Der damalige Präsident des Muslimischen Rates, der gemäßigte
Dahl Boubakeur, ruft nun die islamischen Führer dazu auf, ihren Gläubigen die
Rede Chiracs zu erklären, damit sie verstehen, dass es in ihrem Sinne sei, das
Gesetz zu befolgen. Die ebenfalls im Muslimischen Rat vertretene radikale Union
der islamischen Organisationen Frankreichs UOIF erklärt: »Wir waren gegen das
Gesetz, aber nun ist es da, und wir müssen damit leben.« Auf der letzten
Protestkundgebung im Jahr 2003 zählt die Polizei nur noch 2.500 Demonstranten.

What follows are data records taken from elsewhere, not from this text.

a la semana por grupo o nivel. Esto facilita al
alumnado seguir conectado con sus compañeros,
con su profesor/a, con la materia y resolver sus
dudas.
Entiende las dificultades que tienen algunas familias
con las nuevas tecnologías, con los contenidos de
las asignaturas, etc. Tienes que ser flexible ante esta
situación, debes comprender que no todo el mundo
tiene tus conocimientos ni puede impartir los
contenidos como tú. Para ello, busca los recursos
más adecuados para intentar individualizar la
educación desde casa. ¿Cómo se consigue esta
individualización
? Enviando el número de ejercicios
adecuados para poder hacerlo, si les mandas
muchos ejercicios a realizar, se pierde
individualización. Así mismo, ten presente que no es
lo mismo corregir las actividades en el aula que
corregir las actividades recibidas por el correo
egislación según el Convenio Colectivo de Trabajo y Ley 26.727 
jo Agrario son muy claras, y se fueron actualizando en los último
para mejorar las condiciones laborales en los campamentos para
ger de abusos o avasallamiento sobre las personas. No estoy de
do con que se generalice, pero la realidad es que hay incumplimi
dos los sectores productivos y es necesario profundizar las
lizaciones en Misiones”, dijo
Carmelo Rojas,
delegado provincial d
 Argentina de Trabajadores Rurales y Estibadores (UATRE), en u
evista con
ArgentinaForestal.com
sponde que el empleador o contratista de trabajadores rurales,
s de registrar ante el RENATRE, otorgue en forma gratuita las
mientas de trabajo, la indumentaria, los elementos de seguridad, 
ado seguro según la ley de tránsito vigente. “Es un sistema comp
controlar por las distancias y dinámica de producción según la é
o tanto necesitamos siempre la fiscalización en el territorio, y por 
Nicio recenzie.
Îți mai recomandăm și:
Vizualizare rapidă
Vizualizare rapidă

Das »Verbot deutlich sichtbarer religiöser Zeichen in den
Schulen« wird im Frühjahr 2004 im Parlament mit der überwältigenden Mehrheit
von 494 (von 577) Stimmen verabschiedet. Konservative und Sozialisten stimmen
gemeinsam dafür. Die 36 Gegenstimmen kommen von zwölf Konservativen und zwei
Sozialisten sowie der Mehrheit der Kommunisten und Grünen. Die 32 Enthaltungen
kommen überwiegend von den Liberalen. Im Senat wird das Gesetz mit 276 gegen 20
Stimmen verabschiedet.
Am 1. September 2004 soll das Kopftuch-Verbot in Kraft treten.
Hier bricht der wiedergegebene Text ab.